What you should do
Read the data below. Every line holding the string "back" must be copied.

Material to process
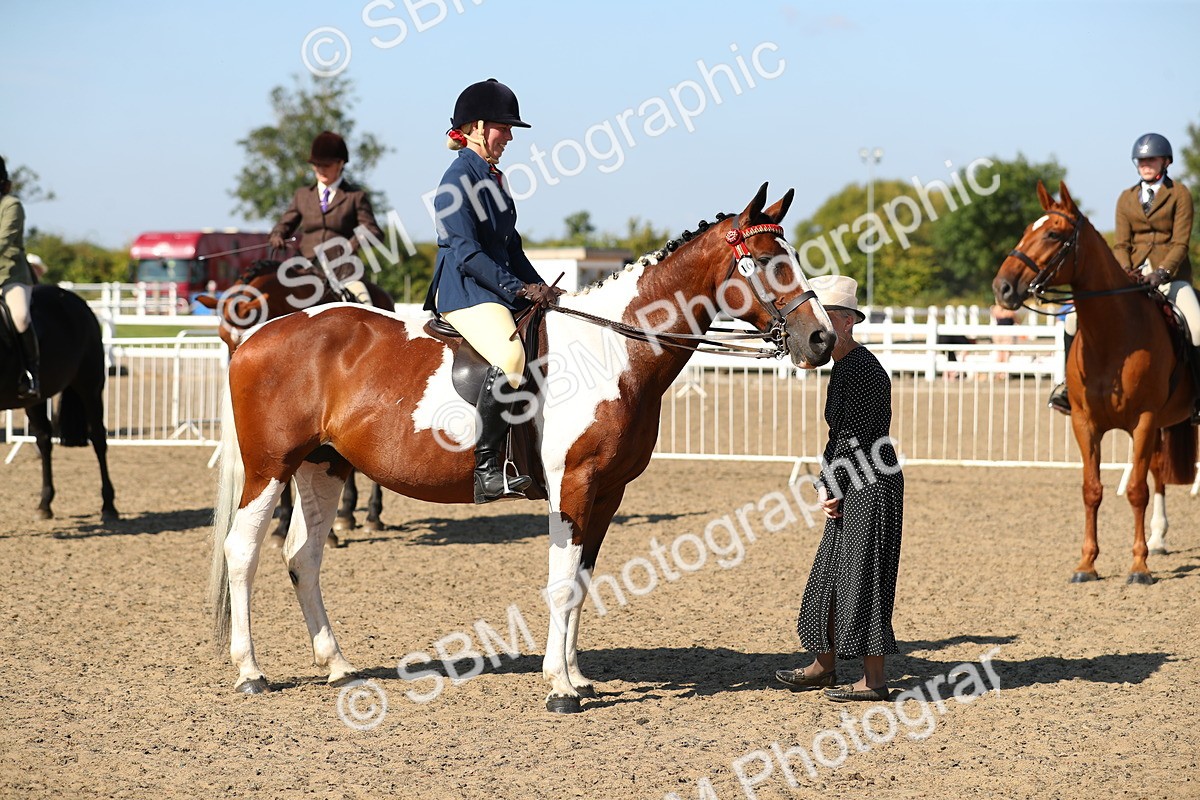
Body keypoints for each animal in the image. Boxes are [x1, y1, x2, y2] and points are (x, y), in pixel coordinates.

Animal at [1, 284, 117, 522]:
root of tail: (71, 297)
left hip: (90, 387)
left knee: (98, 439)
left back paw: (109, 506)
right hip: (35, 399)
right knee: (44, 439)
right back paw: (44, 504)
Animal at [195, 260, 395, 546]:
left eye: (246, 333)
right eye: (222, 337)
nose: (239, 369)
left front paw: (327, 534)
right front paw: (282, 526)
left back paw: (372, 515)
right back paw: (347, 512)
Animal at [992, 181, 1196, 584]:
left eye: (1053, 234)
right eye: (1025, 230)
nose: (1002, 288)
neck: (1112, 335)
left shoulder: (1143, 421)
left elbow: (1135, 491)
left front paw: (1139, 567)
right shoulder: (1085, 423)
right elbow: (1092, 490)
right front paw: (1086, 564)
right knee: (1159, 472)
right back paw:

Output below
left back paw: (109, 506)
right back paw: (44, 504)
left back paw: (372, 515)
right back paw: (347, 512)
right back paw:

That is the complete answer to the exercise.